Soddisfazione per il tema famiglia e auspici per le finalità e le azioni concrete del Premio Giuseppe Toniolo erano arrivati all’inizio attraverso i saluti del presidente dell’Istituto Beato Toniolo, Stefano Zanin, dalle stessa vice sindaco Cigagna, del presidente dell’Azione Cattolica vittoriese, Enrico Ioppo, e del Vescovo Corrado Pizziolo, intervenuto anche durante la cerimonia di premiazione. Nella prima parte della serata si era svolto un commosso tributo alla memoria del professor Ulderico Bernardi, scomparso sei mesi orsono, con la proiezione di un bel video che ha fatto comprendere il grande patrimonio culturale di pubblicazioni e scritti del docente e scrittore opitergino. Maria Teresa Tolotto e Marco Zabotti hanno poi ricordato il percorso di vita e i tratti di umanità di Bernardi, con pergamena e omaggio floreale offerti alla fine alla consorte Adriana, presente alla cerimonia insieme ad alcuni familiari.

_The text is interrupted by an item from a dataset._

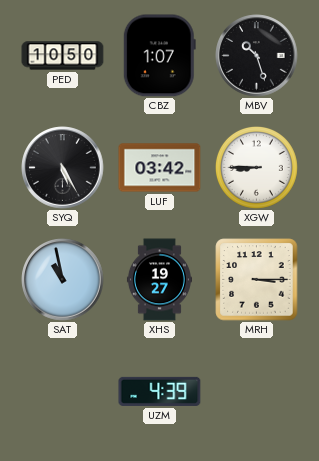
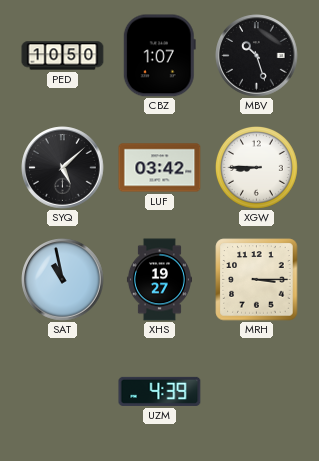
SYQ: 5:25 -> 5:08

Nella terza parte, il delegato vescovile per la pastorale sociale, don Andrea Forest, ha illustrato il tema del Premio Giuseppe Toniolo 2022, che sarà “Una cultura cristianamente ispirata al servizio dell’Italia e dell’Europa, per il bene comune, con la libertà, il coraggio e lo spirito di novità di Giuseppe Toniolo”.

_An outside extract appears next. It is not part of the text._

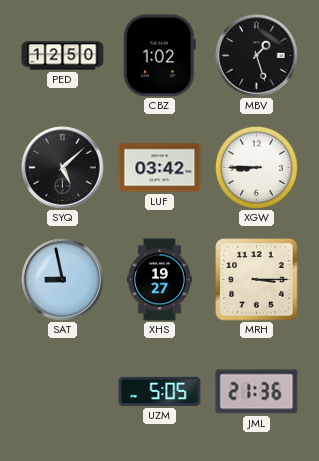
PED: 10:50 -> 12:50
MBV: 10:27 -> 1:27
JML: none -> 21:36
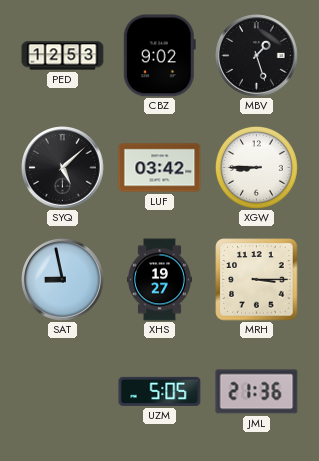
PED: 12:50 -> 12:53
CBZ: 1:02 -> 9:02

Hanno concluso la serata, presentata da Elisa Nadai e animata dalle esecuzioni musicali alla chitarra di Federica Basso, del Collegium Musicum, le parole di speciale gratitudine del direttore scientifico e vice presidente del “Beato Toniolo”, Marco Zabotti, che ha espresso soddisfazione e viva riconoscenza per l’attività dell’Istituto a tutti i volontari e al circuito di testimonial aziendali e istituzionali, ricordando il ricco calendario di iniziative dell’estate e dell’autunno 2021. Prima della cerimonia, nel Duomo di Pieve di Soligo si era tenuta la solenne concelebrazione eucaristica in onore del beato Toniolo, presieduta da don Roberto Bischer, direttore dell’ufficio famiglia della diocesi.
 
Il Premio Giuseppe Toniolo è stato promosso dall’Istituto diocesano Beato Toniolo, dalla Diocesi di Vittorio Veneto, dalla Pastorale sociale e del lavoro, dall’Azione Cattolica Vittoriese e dalla parrocchia Santa Maria Assunta di Pieve di Soligo, in collaborazione con il Festival della Dottrina Sociale e la rete Vite Illustri Pieve di Soligo (VIP), con il contribuito della Città di Pieve di Soligo. Media partner dell’evento 2021 sono stati il settimanale diocesano L’Azione, l’emittente vittoriese La Tenda Tv, che ha trasmesso in diretta la serata, e il quotidiano online Qdpnews.it.